Did you spot it? It's the ~build: . , image: ledgerhq/speculos~ part. It's as if they don't want people to know that the image in fact *does NOT build at all*. At this point I had enough, I spent a whole day on this piece of steaming garbage and I got exactly nowhere. I even opened and promptly closed [[https://github.com/LedgerHQ/openpgp-card-app/issues/72][this]] fun and wholesome issue.
* Return Policies
Return policies are wonderful, especially when they're mandatory like here in Slovakia. I don't think many people abuse the 14 day window where you can return any non-consumable product no questions asked. I love it. I got my 120€ back without any fuss. What I'll never get back is the wasted time and steam that rushed out of my every orifice when I raged over that useless piece of plastic. Goodbye Ledger, see you in hell.

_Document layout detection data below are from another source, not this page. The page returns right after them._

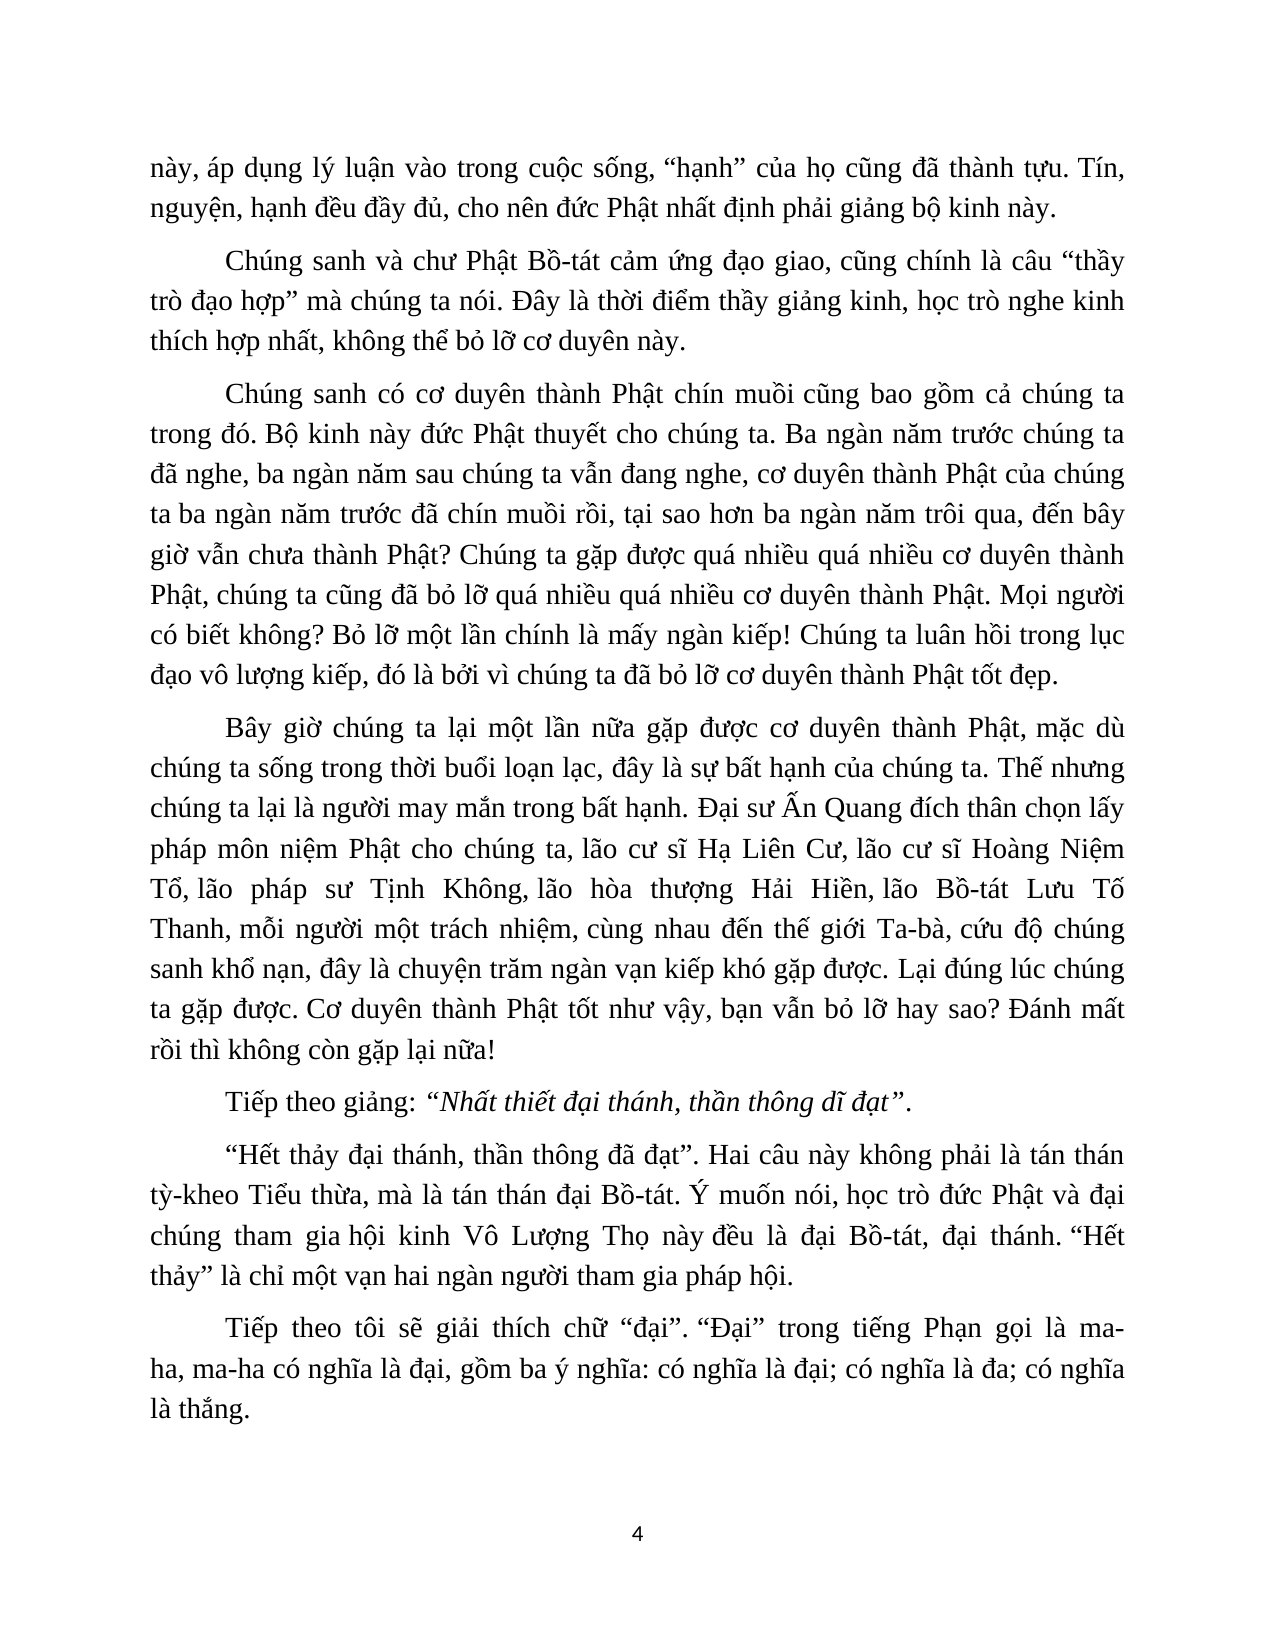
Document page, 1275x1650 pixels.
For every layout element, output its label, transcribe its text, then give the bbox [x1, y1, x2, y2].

text Tiếp theo tôi sẽ giải thích chữ “đại”. “Đại” trong tiếng Phạn gọi là ma-ha, ma-ha có nghĩa là đại, gồm ba ý nghĩa: có nghĩa là đại; có nghĩa là đa; có nghĩa là thắng. [150, 1311, 1125, 1424]
text Bây giờ chúng ta lại một lần nữa gặp được cơ duyên thành Phật, mặc dù chúng ta sống trong thời buổi loạn lạc, đây là sự bất hạnh của chúng ta. Thế nhưng chúng ta lại là người may mắn trong bất hạnh. Đại sư Ấn Quang đích thân chọn lấy pháp môn niệm Phật cho chúng ta, lão cư sĩ Hạ Liên Cư, lão cư sĩ Hoàng Niệm Tổ, lão pháp sư Tịnh Không, lão hòa thượng Hải Hiền, lão Bồ-tát Lưu Tố Thanh, mỗi người một trách nhiệm, cùng nhau đến thế giới Ta-bà, cứu độ chúng sanh khổ nạn, đây là chuyện trăm ngàn vạn kiếp khó gặp được. Lại đúng lúc chúng ta gặp được. Cơ duyên thành Phật tốt như vậy, bạn vẫn bỏ lỡ hay sao? Đánh mất rồi thì không còn gặp lại nữa! [150, 710, 1125, 1065]
text “Hết thảy đại thánh, thần thông đã đạt”. Hai câu này không phải là tán thán tỳ-kheo Tiểu thừa, mà là tán thán đại Bồ-tát. Ý muốn nói, học trò đức Phật và đại chúng tham gia hội kinh Vô Lượng Thọ này đều là đại Bồ-tát, đại thánh. “Hết thảy” là chỉ một vạn hai ngàn người tham gia pháp hội. [150, 1137, 1125, 1291]
text Chúng sanh và chư Phật Bồ-tát cảm ứng đạo giao, cũng chính là câu “thầy trò đạo hợp” mà chúng ta nói. Đây là thời điểm thầy giảng kinh, học trò nghe kinh thích hợp nhất, không thể bỏ lỡ cơ duyên này. [150, 243, 1125, 357]
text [150, 150, 1125, 224]
text Chúng sanh có cơ duyên thành Phật chín muồi cũng bao gồm cả chúng ta trong đó. Bộ kinh này đức Phật thuyết cho chúng ta. Ba ngàn năm trước chúng ta đã nghe, ba ngàn năm sau chúng ta vẫn đang nghe, cơ duyên thành Phật của chúng ta ba ngàn năm trước đã chín muồi rồi, tại sao hơn ba ngàn năm trôi qua, đến bây giờ vẫn chưa thành Phật? Chúng ta gặp được quá nhiều quá nhiều cơ duyên thành Phật, chúng ta cũng đã bỏ lỡ quá nhiều quá nhiều cơ duyên thành Phật. Mọi người có biết không? Bỏ lỡ một lần chính là mấy ngàn kiếp! Chúng ta luân hồi trong lục đạo vô lượng kiếp, đó là bởi vì chúng ta đã bỏ lỡ cơ duyên thành Phật tốt đẹp. [150, 376, 1125, 691]
text Tiếp theo giảng: “Nhất thiết đại thánh, thần thông dĩ đạt”. [150, 1084, 1125, 1118]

I do *NOT* recommend buying anything from Ledger ever. Period. My experience is probably not common, I imagine that many people who just want to own some Bitcoin are very happy with their Ledgers. But having seen the worse part of Ledger, I could no longer recommend it with a clean conscience. Get a Trezor or wait till I conjure something up.
Do not buy a Ledger, X, S or whatever device they come up with. The emulator is a mess, you can't flash your own device. The Nano X can't even be sideloaded. Compiling anything is a royal pain in the arse and the docs are poor. I managed to learn what I needed by reading ~Makefiles~, I've become proficient at it, but it's still wrong. Get a Trezor T instead. Or build your own, or wait till I conjure up something.
How is it acceptable, that I bought a device with my own damn money and I can't flash stuff on to it. Security yada yada. But it *must* be my choice whether I want to put my money at risk. If I decide to flash my wallet, I must be allowed to do so. It is my right to do it. And no one, should be able to take that right away from me. Therefore, fuck Ledger.